The Rev James Miller Killen had been ordained in 1st Comber in 1843. Today, his name can be found on a weathered inscription on the outside wall of the Minor Hall, opened as a new schoolhouse in 1869. He was succeeded in 1880 by John McKeown, who resigned in 1885 after receiving a call to Birmingham. Then came Robert Hanna, an Englishman from Croydon, and although he was minister for only a very short time from 1886 to 1888, it was an important time in the history of the congregation. For in 1887 there were major renovations to the church building. The steps and gallery were removed at this time, along with the roof, flooring and pews, and the interior of the church completely reconstructed.
The Unitarians also continued to grow. Or perhaps we should call them the Non-Subscribing Presbyterians of the Remonstrant Synod, as the majority do not appear to have held Unitarian views at all. In 1838 there were 38 seat holders, people who rented out their own seat in the pew, but by 1850 this had increased to 56. This was the year when John Orr was installed as minister. During his time a manse was built in 1859, the burial ground was consecrated in 1863 and a hall erected in 1878. In 1871 John Miller had the exterior of the church finished in Portland cement entirely at his own expense.
━━━
## To do
1. In the passage on the Comber congregations, what was built in 1859 during John Orr's time as minister?
2. Carry on the passage about the Comber congregations from its final sentence.
The material after this text comes from an unrelated source.
━━━
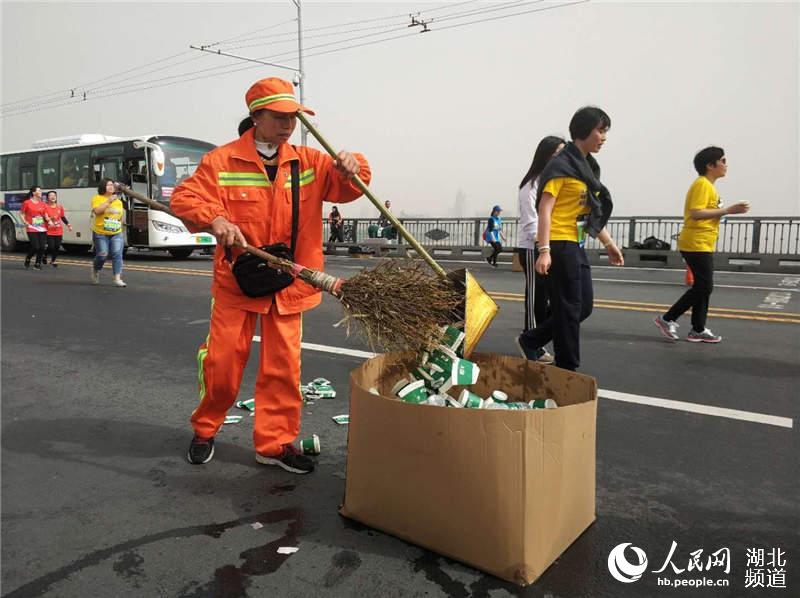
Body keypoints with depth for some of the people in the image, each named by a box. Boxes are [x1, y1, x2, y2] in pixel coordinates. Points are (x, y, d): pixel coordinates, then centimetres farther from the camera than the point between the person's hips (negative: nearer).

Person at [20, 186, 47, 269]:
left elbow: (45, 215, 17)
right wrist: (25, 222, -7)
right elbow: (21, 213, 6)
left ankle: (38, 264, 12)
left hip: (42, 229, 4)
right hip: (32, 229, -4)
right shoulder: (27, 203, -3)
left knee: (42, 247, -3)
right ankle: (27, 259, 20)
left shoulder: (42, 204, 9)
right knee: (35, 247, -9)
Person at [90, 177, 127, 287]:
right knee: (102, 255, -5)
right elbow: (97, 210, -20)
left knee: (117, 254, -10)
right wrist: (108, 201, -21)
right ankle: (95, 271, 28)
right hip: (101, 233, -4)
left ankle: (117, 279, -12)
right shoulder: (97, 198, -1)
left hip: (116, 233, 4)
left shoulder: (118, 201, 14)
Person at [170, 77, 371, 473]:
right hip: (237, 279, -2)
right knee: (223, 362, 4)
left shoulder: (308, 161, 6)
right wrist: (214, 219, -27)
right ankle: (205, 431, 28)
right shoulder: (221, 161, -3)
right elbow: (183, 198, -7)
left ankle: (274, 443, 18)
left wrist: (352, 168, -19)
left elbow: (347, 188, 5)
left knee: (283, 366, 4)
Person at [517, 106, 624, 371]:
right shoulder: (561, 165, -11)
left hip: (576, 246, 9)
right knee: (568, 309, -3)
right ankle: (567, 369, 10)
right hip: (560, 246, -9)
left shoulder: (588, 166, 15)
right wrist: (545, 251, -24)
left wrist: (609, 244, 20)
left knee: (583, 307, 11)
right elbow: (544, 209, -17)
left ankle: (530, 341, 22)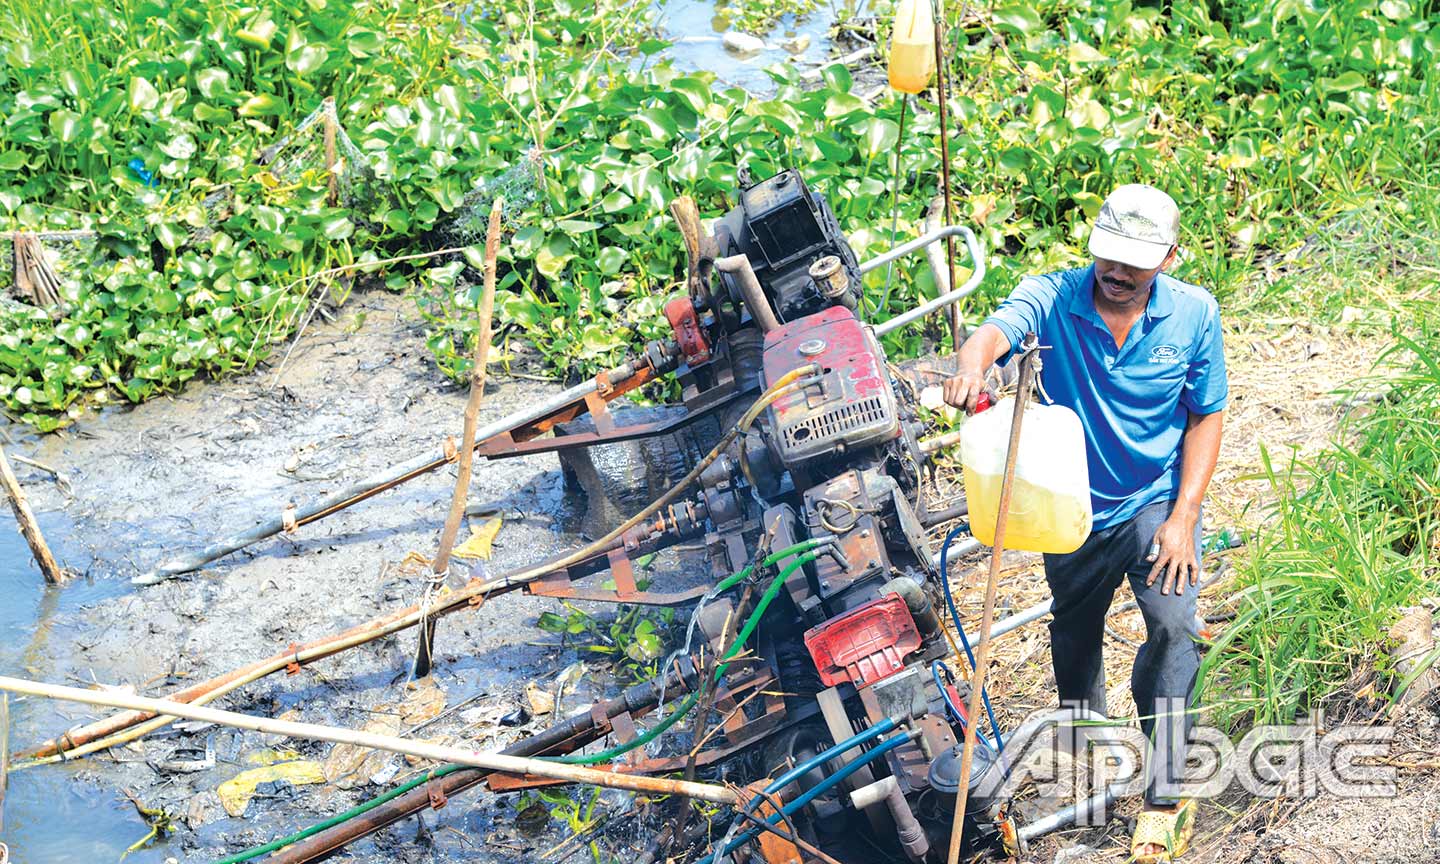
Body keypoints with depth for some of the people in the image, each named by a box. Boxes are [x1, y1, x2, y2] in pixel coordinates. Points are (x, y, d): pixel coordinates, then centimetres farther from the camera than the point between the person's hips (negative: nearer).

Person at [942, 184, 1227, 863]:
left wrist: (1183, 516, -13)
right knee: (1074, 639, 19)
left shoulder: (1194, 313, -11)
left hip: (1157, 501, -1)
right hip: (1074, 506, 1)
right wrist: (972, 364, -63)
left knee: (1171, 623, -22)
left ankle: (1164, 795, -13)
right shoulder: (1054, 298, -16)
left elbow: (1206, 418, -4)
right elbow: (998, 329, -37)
━━━
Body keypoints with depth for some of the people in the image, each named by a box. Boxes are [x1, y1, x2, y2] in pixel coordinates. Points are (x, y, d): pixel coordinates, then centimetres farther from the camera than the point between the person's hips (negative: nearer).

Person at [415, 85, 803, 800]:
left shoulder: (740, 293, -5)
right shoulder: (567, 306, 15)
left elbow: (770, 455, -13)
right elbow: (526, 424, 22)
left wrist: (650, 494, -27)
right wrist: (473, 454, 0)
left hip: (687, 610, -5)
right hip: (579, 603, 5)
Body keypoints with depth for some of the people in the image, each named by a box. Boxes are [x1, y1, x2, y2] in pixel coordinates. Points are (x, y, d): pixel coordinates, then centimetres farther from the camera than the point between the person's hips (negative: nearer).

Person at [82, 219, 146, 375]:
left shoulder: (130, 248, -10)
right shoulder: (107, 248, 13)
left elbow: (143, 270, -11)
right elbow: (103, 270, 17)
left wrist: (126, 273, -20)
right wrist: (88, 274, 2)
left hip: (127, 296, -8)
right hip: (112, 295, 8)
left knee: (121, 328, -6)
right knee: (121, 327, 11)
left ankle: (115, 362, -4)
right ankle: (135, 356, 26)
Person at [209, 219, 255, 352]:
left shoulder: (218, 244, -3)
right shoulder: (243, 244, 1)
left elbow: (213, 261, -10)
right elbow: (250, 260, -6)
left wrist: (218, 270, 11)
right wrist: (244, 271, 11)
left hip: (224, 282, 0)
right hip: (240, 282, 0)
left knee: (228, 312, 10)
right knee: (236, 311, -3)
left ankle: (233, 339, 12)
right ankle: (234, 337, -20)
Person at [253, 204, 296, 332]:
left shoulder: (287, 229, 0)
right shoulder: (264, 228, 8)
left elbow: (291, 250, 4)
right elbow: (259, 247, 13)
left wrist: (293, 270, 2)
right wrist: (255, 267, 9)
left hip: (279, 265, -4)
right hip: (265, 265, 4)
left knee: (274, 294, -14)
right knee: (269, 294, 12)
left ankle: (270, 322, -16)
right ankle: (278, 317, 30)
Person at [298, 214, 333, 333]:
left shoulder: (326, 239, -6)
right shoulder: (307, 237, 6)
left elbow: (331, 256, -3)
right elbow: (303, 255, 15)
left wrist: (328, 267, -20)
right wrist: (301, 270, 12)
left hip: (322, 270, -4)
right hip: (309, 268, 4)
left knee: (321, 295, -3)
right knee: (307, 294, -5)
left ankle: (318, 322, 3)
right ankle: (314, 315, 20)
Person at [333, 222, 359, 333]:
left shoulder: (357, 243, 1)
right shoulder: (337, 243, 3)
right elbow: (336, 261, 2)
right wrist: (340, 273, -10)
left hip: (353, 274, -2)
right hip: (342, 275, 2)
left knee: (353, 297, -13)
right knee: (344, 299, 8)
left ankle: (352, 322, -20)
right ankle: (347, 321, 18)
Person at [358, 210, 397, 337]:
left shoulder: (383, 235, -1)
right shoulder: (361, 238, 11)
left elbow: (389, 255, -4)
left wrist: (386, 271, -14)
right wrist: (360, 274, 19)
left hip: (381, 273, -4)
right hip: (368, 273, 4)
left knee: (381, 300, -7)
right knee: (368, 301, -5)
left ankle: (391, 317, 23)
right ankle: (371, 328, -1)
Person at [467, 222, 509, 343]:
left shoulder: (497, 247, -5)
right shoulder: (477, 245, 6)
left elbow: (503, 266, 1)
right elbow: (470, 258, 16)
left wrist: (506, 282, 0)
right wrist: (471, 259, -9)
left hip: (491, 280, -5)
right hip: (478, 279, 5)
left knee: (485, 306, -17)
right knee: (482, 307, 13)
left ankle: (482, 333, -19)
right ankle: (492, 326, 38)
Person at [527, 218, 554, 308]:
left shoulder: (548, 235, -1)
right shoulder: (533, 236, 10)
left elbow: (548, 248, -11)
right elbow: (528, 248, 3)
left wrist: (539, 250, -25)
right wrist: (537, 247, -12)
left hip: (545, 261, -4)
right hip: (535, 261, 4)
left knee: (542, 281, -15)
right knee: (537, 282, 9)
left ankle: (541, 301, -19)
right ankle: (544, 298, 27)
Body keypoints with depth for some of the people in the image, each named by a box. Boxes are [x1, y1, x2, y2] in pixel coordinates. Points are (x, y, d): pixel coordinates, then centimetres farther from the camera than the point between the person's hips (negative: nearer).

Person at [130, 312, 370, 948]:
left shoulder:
━━━
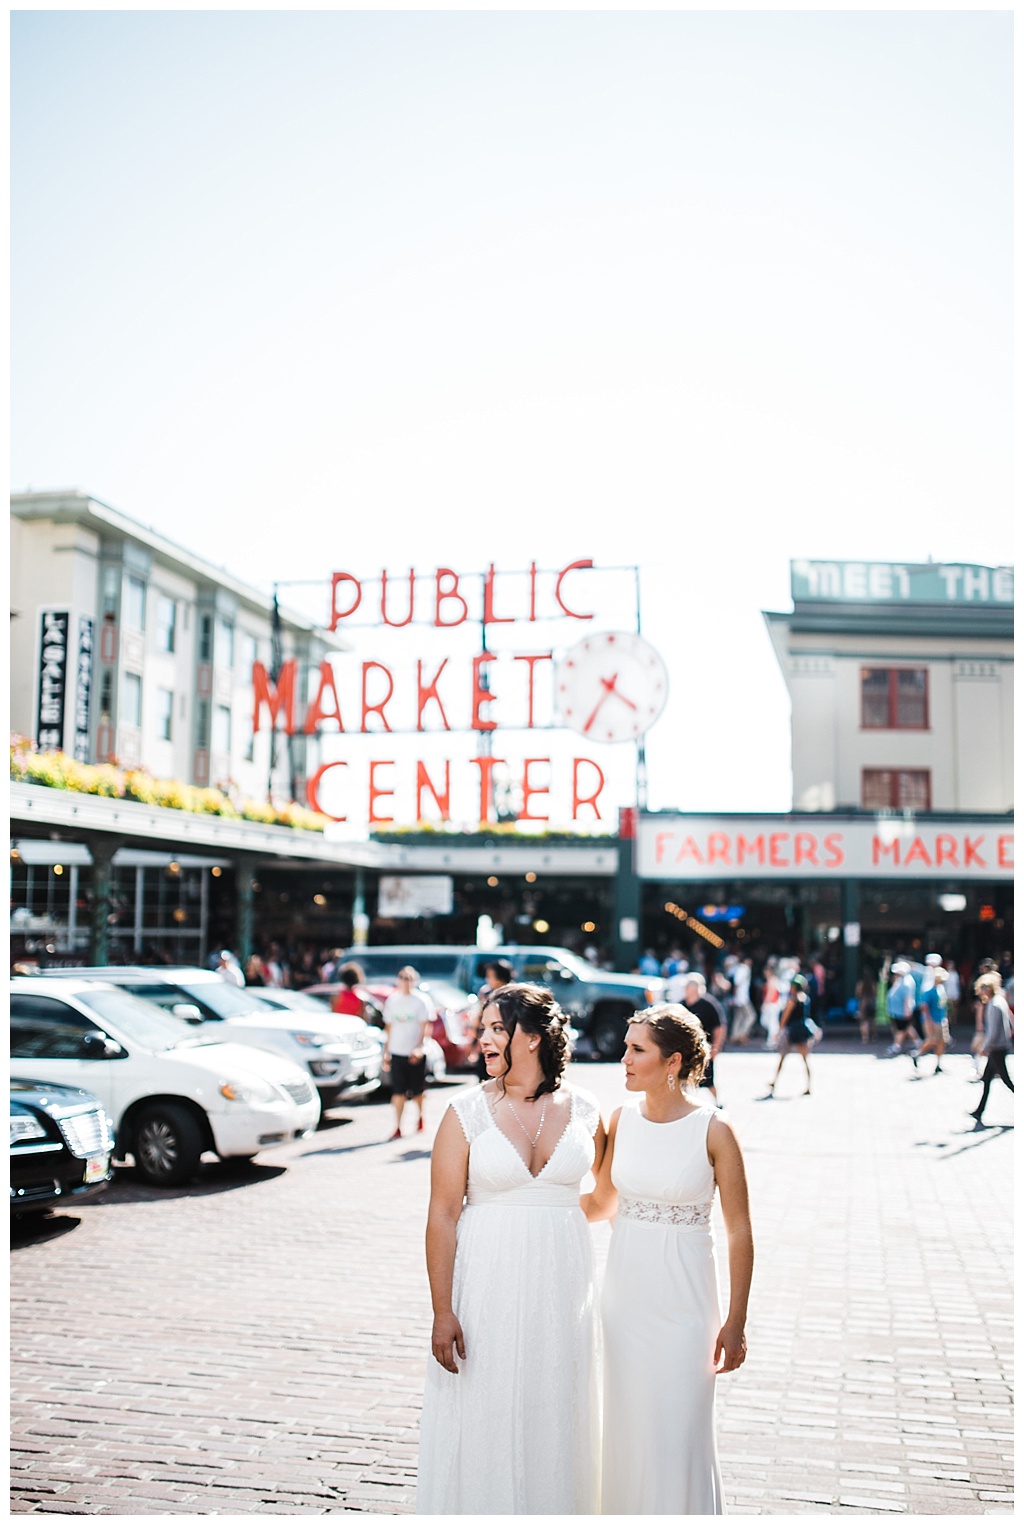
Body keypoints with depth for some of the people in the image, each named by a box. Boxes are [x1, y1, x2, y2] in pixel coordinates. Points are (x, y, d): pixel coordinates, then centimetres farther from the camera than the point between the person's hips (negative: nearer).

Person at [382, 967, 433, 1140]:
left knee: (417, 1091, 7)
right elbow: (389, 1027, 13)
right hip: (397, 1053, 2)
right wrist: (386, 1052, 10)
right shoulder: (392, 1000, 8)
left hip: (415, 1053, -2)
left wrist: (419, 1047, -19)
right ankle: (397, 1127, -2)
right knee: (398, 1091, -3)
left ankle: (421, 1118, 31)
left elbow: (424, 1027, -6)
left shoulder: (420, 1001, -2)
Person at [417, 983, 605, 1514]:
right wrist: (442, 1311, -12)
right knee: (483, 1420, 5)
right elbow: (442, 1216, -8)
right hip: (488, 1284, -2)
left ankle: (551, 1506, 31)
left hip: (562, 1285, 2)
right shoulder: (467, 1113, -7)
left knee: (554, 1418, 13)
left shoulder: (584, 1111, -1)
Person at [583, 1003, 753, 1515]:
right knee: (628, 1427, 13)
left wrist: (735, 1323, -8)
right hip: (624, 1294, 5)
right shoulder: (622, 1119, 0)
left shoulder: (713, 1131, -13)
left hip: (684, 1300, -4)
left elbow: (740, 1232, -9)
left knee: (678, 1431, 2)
━━━
## Solved problems
1. A manse.

2.
There have been six ministers since John Orr, beginning with Thomas Dunkerly in 1879. He ministered in Comber until 1915, and a plaque to his memory can be found in the church. When he died in 1925, his ashes were interred in the Unitarian graveyard. Kenneth Dunbar had a short ministry from 1915 to 1919, and then came two Welshmen, the long-serving James Glynne Davies (1919-64) and Robert Islwyn Pritchard (1965-9). Again, a memorial plaque for Rev Davies is inside the church, and he was buried in the graveyard in 1970. William Rowan was minister for 14 years from 1970 to 1984, the first Ulsterman to occupy the pulpit for over 50 years. He was an ex-service man, who took a great interest in the affairs of the British Legion. The present minister is Ian Gilpin, installed in 1986.
Three stained glass windows in the church commemorate various members of the Andrews family. One of these was erected by Willie Andrews in memory of his mother. The mother is personified as Love, and we see her with 6 children, 4 boys and a girl who grew to adulthood, and in her arms the baby who died as an infant. The family home of Ardara is in the background. Willie was a keen cricketer, which may explain why a cricket bat and ball appear on the window.
Many members of the Andrews family are buried in the Unitarian graveyard, including Thomas of Ardara and his wife, and 3 of their sons, John Millar Andrews, the prime minister, James Andrews the Lord Chief Justice and Willie Andrews. But not the 4th son Thomas, buried somewhere in the North Atlantic along with the ill-fated Titanic, which he helped to design.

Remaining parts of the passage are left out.